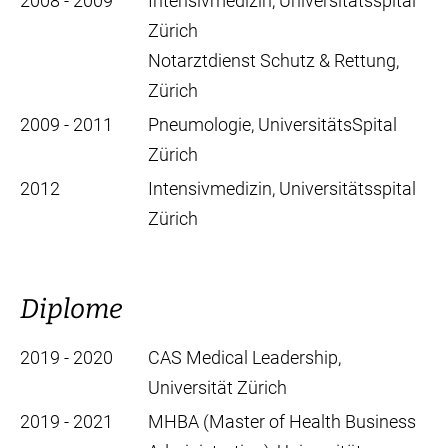
2008 - 2009
Intensivmedizin, Universitätsspital
Zürich
Notarztdienst Schutz & Rettung,
Zürich
2009 - 2011
Pneumologie, UniversitätsSpital
Zürich
2012
Intensivmedizin, Universitätsspital
Zürich
Diplome
2019 - 2020
CAS Medical Leadership,
Universität Zürich
2019 - 2021
MHBA (Master of Health Business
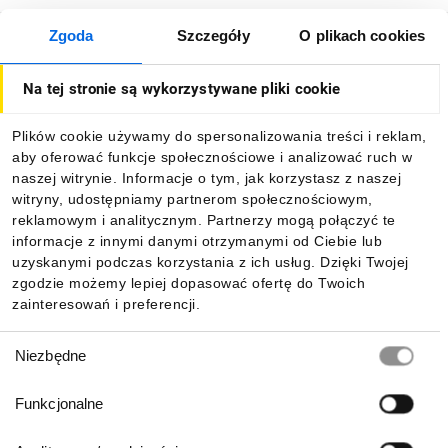
Zgoda
Szczegóły
O plikach cookies
O firmie
Na tej stronie są wykorzystywane pliki cookie
Dla kupujących
Plików cookie używamy do spersonalizowania treści i reklam,
aby oferować funkcje społecznościowe i analizować ruch w
Informacje
naszej witrynie. Informacje o tym, jak korzystasz z naszej
witryny, udostępniamy partnerom społecznościowym,
reklamowym i analitycznym. Partnerzy mogą połączyć te
Pobierz naszą aplikację mobilną:
informacje z innymi danymi otrzymanymi od Ciebie lub
uzyskanymi podczas korzystania z ich usług. Dzięki Twojej
zgodzie możemy lepiej dopasować ofertę do Twoich
zainteresowań i preferencji.
Wybór
Niezbędne
zgody
Funkcjonalne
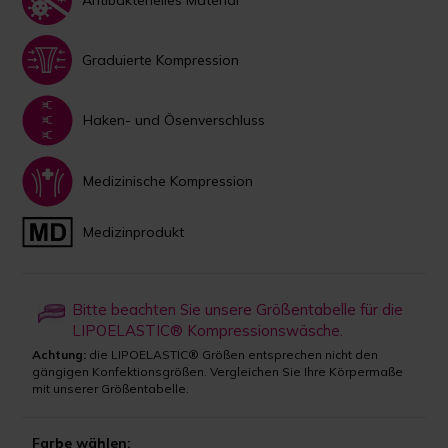
Graduierte Kompression
Haken- und Ösenverschluss
Medizinische Kompression
Medizinprodukt
Bitte beachten Sie unsere Größentabelle für die
LIPOELASTIC® Kompressionswäsche.
Achtung:
die LIPOELASTIC® Größen entsprechen nicht den
gängigen Konfektionsgrößen. Vergleichen Sie Ihre Körpermaße
mit unserer Größentabelle.
Farbe wählen:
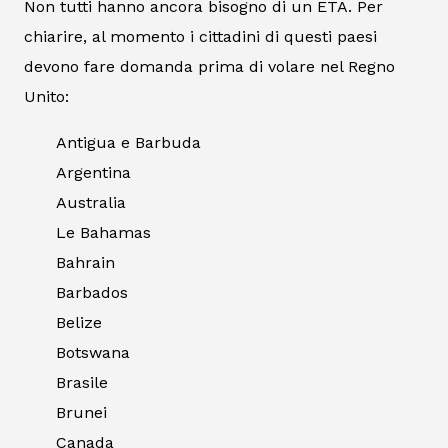
Non tutti hanno ancora bisogno di un ETA. Per
chiarire, al momento i cittadini di questi paesi
devono fare domanda prima di volare nel Regno
Unito:
Antigua e Barbuda
Argentina
Australia
Le Bahamas
Bahrain
Barbados
Belize
Botswana
Brasile
Brunei
Canada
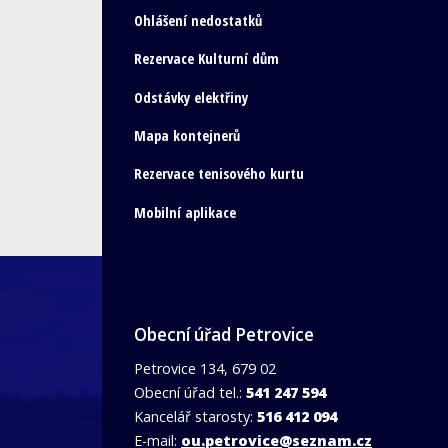
Ohlášení nedostatků
Rezervace Kulturní dům
Odstávky elektřiny
Mapa kontejnerů
Rezervace tenisového kurtu
Mobilní aplikace
Obecní úřad Petrovice
Petrovice 134, 679 02
Obecní úřad tel.:
541 247 594
Kancelář starosty:
516 412 094
E-mail:
ou.petrovice@seznam.cz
^^^^
EXERCISE: Render all of the lines above as a numbered list, skipping any blank lines and leaving out the pictures.

SOLUTION TO THE PROBLEM:
1. 2008 - 2009
2. Intensivmedizin, Universitätsspital
3. Zürich
4. Notarztdienst Schutz & Rettung,
5. Zürich
6. 2009 - 2011
7. Pneumologie, UniversitätsSpital
8. Zürich
9. 2012
10. Intensivmedizin, Universitätsspital
11. Zürich
12. Diplome
13. 2019 - 2020
14. CAS Medical Leadership,
15. Universität Zürich
16. 2019 - 2021
17. MHBA (Master of Health Business
18. Zgoda
19. Szczegóły
20. O plikach cookies
21. O firmie
22. Na tej stronie są wykorzystywane pliki cookie
23. Dla kupujących
24. Plików cookie używamy do spersonalizowania treści i reklam,
25. aby oferować funkcje społecznościowe i analizować ruch w
26. Informacje
27. naszej witrynie. Informacje o tym, jak korzystasz z naszej
28. witryny, udostępniamy partnerom społecznościowym,
29. reklamowym i analitycznym. Partnerzy mogą połączyć te
30. Pobierz naszą aplikację mobilną:
31. informacje z innymi danymi otrzymanymi od Ciebie lub
32. uzyskanymi podczas korzystania z ich usług. Dzięki Twojej
33. zgodzie możemy lepiej dopasować ofertę do Twoich
34. zainteresowań i preferencji.
35. Wybór
36. Niezbędne
37. zgody
38. Funkcjonalne
39. Graduierte Kompression
40. Haken- und Ösenverschluss
41. Medizinische Kompression
42. Medizinprodukt
43. Bitte beachten Sie unsere Größentabelle für die
44. LIPOELASTIC® Kompressionswäsche.
45. Achtung:
46. die LIPOELASTIC® Größen entsprechen nicht den
47. gängigen Konfektionsgrößen. Vergleichen Sie Ihre Körpermaße
48. mit unserer Größentabelle.
49. Farbe wählen:
50. Non tutti hanno ancora bisogno di un ETA. Per
51. chiarire, al momento i cittadini di questi paesi
52. devono fare domanda prima di volare nel Regno
53. Unito:
54. Antigua e Barbuda
55. Argentina
56. Australia
57. Le Bahamas
58. Bahrain
59. Barbados
60. Belize
61. Botswana
62. Brasile
63. Brunei
64. Canada
65. Ohlášení nedostatků
66. Rezervace Kulturní dům
67. Odstávky elektřiny
68. Mapa kontejnerů
69. Rezervace tenisového kurtu
70. Mobilní aplikace
71. Obecní úřad Petrovice
72. Petrovice 134, 679 02
73. Obecní úřad tel.:
74. 541 247 594
75. Kancelář starosty:
76. 516 412 094
77. E-mail:
78. ou.petrovice@seznam.cz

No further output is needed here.